Wednesday, December 25, 2024

Closed and Closed: WildHorse, WPX Divest Assets

WPX Energy (ticker: WPX) has closed the San Juan Basin oil play sale to Enduring Resources IV, LLC for $700 million. A significant portion of the proceeds are slated for debt reduction, WPX said, and the company now believes it can reduce its net debt/EBITDAX to a target level of 1.5x during 2019.

The transaction completes WPX’s exit from operations in the San Juan Basin. WPX said it has confidence in its two remaining core positions in the Delaware (Permian) and Williston basins.

“Our path forward is clear and compelling. It’s about consistent execution, sticking with our multi-year plan and continuing to create value by looking ahead,” said Rick Muncrief, WPX chairman and CEO.

WPX’s production is now approximately 80% liquids (oil and NGL) and 20% natural gas. Five years ago, it was the opposite, at 80% gas and 20% liquids – WPX said it has transformed its portfolio through nearly $8 billion worth of transactions.

 


 

WildHorse Resource Development (ticker: WRD) is now 100% in the Eagle Ford and Austin Chalk after the $217 million sale of its North Louisiana assets. The company also completed its regular semi-annual borrowing base redetermination, with the sale, the borrowing base has now increased to $1.05 billion, up from $875 million.

“The sale of our North Louisiana assets completes the transition of WRD to a pure-play in the Eagle Ford and Austin Chalk,” said CEO Jay Graham. “As a pure play, we will be able to focus entirely on our high-return Eagle Ford and Austin Chalk assets and projects such as the construction of our in-field sand mine.”

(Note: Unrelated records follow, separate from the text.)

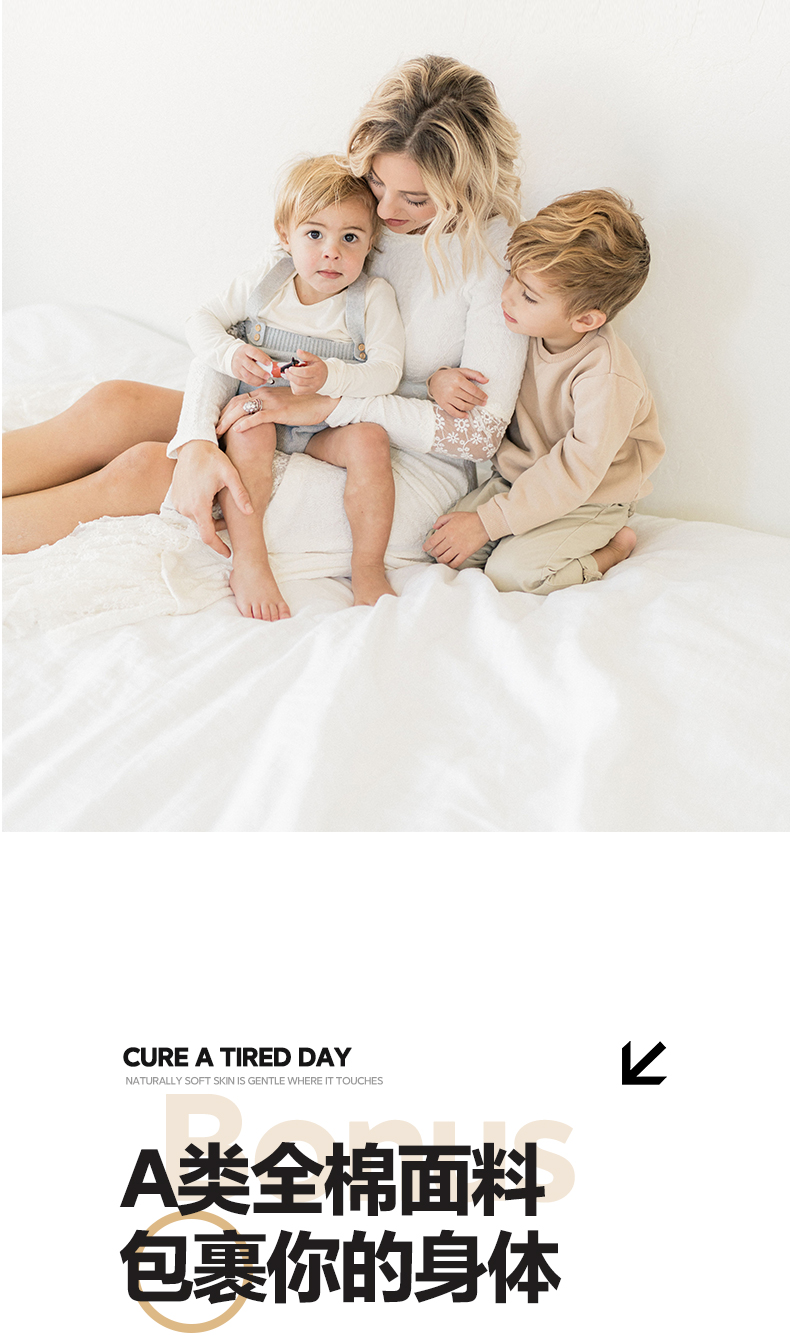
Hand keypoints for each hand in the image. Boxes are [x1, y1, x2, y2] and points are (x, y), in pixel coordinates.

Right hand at [171, 439, 252, 555]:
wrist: (192, 445)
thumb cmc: (213, 459)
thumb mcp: (230, 475)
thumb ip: (240, 495)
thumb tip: (250, 512)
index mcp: (199, 506)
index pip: (208, 537)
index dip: (218, 547)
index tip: (228, 553)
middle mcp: (185, 508)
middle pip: (203, 528)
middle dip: (217, 528)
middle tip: (227, 518)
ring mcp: (178, 504)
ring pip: (197, 520)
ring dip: (208, 518)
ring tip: (217, 501)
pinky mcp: (175, 499)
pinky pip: (190, 511)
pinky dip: (200, 510)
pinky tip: (208, 496)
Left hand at [218, 389, 339, 433]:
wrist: (322, 401)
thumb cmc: (304, 405)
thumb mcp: (284, 406)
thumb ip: (271, 409)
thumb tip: (261, 420)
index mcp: (265, 393)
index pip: (239, 400)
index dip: (226, 411)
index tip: (219, 422)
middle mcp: (265, 395)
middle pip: (236, 404)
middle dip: (222, 417)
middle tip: (213, 430)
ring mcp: (272, 402)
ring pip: (243, 410)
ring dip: (228, 421)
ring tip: (219, 432)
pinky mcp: (280, 411)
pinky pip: (259, 417)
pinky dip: (246, 423)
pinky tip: (236, 431)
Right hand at [230, 343, 277, 384]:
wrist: (233, 356)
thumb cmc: (247, 354)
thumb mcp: (254, 351)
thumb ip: (263, 356)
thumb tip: (272, 365)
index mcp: (246, 349)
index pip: (254, 353)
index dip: (262, 359)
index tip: (269, 364)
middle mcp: (240, 357)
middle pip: (250, 366)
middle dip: (260, 373)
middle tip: (268, 376)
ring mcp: (237, 366)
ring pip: (247, 375)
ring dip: (258, 380)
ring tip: (264, 380)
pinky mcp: (237, 374)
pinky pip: (246, 380)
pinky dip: (254, 383)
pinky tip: (259, 382)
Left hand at [284, 349, 327, 395]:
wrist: (326, 377)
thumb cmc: (318, 367)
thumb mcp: (314, 359)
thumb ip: (306, 355)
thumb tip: (298, 351)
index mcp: (317, 372)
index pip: (305, 372)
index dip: (295, 371)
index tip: (290, 368)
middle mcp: (315, 382)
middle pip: (300, 381)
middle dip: (290, 376)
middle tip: (287, 371)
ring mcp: (312, 389)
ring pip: (298, 388)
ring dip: (291, 381)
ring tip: (291, 375)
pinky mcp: (308, 392)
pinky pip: (297, 392)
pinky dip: (293, 386)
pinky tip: (294, 381)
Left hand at [423, 511, 489, 566]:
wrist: (484, 524)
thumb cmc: (469, 519)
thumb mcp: (453, 515)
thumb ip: (441, 520)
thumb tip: (434, 527)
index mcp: (446, 530)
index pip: (432, 541)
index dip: (426, 546)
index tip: (425, 548)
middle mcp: (450, 540)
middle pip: (437, 551)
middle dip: (433, 553)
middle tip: (434, 553)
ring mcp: (458, 548)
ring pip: (444, 558)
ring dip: (440, 560)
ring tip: (440, 559)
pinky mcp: (465, 553)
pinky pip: (455, 563)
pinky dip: (450, 565)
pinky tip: (449, 563)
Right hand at [427, 367, 488, 418]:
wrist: (435, 380)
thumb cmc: (451, 376)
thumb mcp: (463, 371)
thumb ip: (476, 374)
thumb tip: (487, 380)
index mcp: (458, 380)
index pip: (473, 390)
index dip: (481, 395)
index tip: (486, 398)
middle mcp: (452, 389)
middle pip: (469, 399)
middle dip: (478, 402)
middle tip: (483, 403)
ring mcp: (447, 397)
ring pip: (463, 406)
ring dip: (471, 407)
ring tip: (474, 405)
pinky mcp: (443, 404)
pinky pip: (453, 412)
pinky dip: (461, 415)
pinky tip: (466, 415)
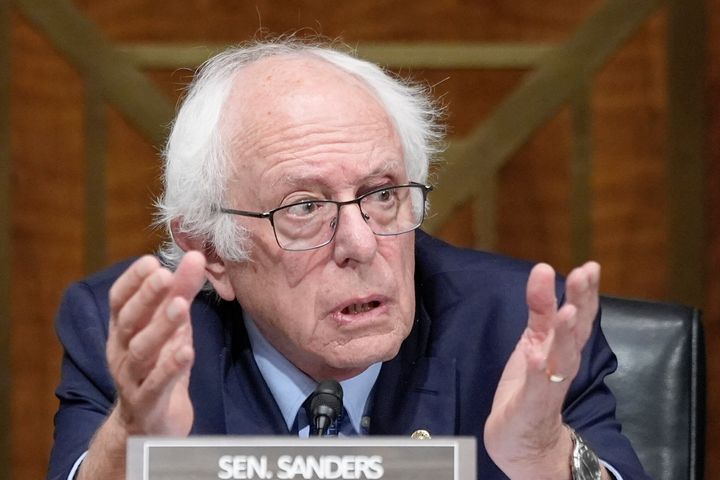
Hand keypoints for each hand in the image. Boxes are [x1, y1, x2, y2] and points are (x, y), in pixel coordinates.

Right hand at [106, 251, 206, 435]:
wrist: (149, 425)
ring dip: (160, 327)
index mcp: (123, 330)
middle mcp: (121, 351)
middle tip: (165, 275)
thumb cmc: (158, 366)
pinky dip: (170, 367)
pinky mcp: (146, 403)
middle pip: (129, 322)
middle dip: (146, 297)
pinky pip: (156, 384)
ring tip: (180, 306)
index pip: (119, 301)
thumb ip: (181, 293)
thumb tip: (196, 257)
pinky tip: (187, 351)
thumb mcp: (170, 327)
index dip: (132, 280)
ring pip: (141, 351)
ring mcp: (130, 379)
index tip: (150, 260)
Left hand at [484, 261, 602, 478]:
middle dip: (581, 302)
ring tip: (566, 311)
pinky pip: (538, 387)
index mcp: (560, 345)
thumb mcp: (533, 340)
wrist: (525, 442)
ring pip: (562, 357)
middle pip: (576, 330)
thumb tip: (543, 269)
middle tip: (585, 274)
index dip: (585, 291)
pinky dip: (539, 372)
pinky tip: (537, 357)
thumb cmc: (530, 387)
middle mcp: (561, 363)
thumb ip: (539, 309)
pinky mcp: (532, 405)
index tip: (590, 266)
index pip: (578, 314)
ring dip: (565, 334)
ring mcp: (548, 385)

“Furthermore, the proceeds from the North Louisiana sale and our increased borrowing base will help to fund our Eagle Ford program and bridge the gap to becoming free cash flow positive in the near future. In our 2018 program, we will extensively test various aspects of our completion design and will bring online 60% of our wells on four-well pads testing a variety of spacing assumptions,” Graham said. “With a 404,000-net acre position, this year is about setting the groundwork on our completion and pad design in order to methodically develop this tremendous asset with over 30 years of inventory.”

2018 plan

WRD projects 2018 average daily production between 46-49 MBOEPD (consisting of 31-35 Mbbls/d of oil, 45-55 MMcf/d of natural gas and 5 – 7 Mbbls/d of NGLs). At the mid-point of guidance, this represents a total company production growth rate of 54% and an Eagle Ford production growth rate of 90% over 2017’s average daily production.

WRD estimates a fiscal year 2018 D&C CapEx budget of approximately $700-$800 million. Drilling and completion activity will be weighted toward the first half of 2018, WRD said, as the company transitions from seven rigs at the beginning of the year, to four rigs at mid-year, for an average of 4.8 rigs in the Eagle Ford and Austin Chalk during 2018.

WRD said it has no commitments on its drilling rig fleet. In addition, WRD expects to transition from four completion crews in the first half of the year, to three completion crews in the second half of 2018.

The budget also allocates between $65-$75 million of non-D&C capital expenditure for the acquisition and construction of WRD’s recently announced sand mine, which is expected to produce savings of $400,000 to $600,000 per well upon completion by the first quarter of 2019.

WRD expects its capital budget to be funded by cash on hand, the proceeds of the North Louisiana divestiture and borrowings under its revolving credit facility.

For the full year 2018, WRD expects to spud 100 to 110 gross wells and to bring online 100 to 110 gross wells, which include 90-100 Eagle Ford wells and eight Austin Chalk wells. For wells brought online in 2018, WRD estimates an average working interest of approximately 93% in the Eagle Ford and 96% in the Austin Chalk.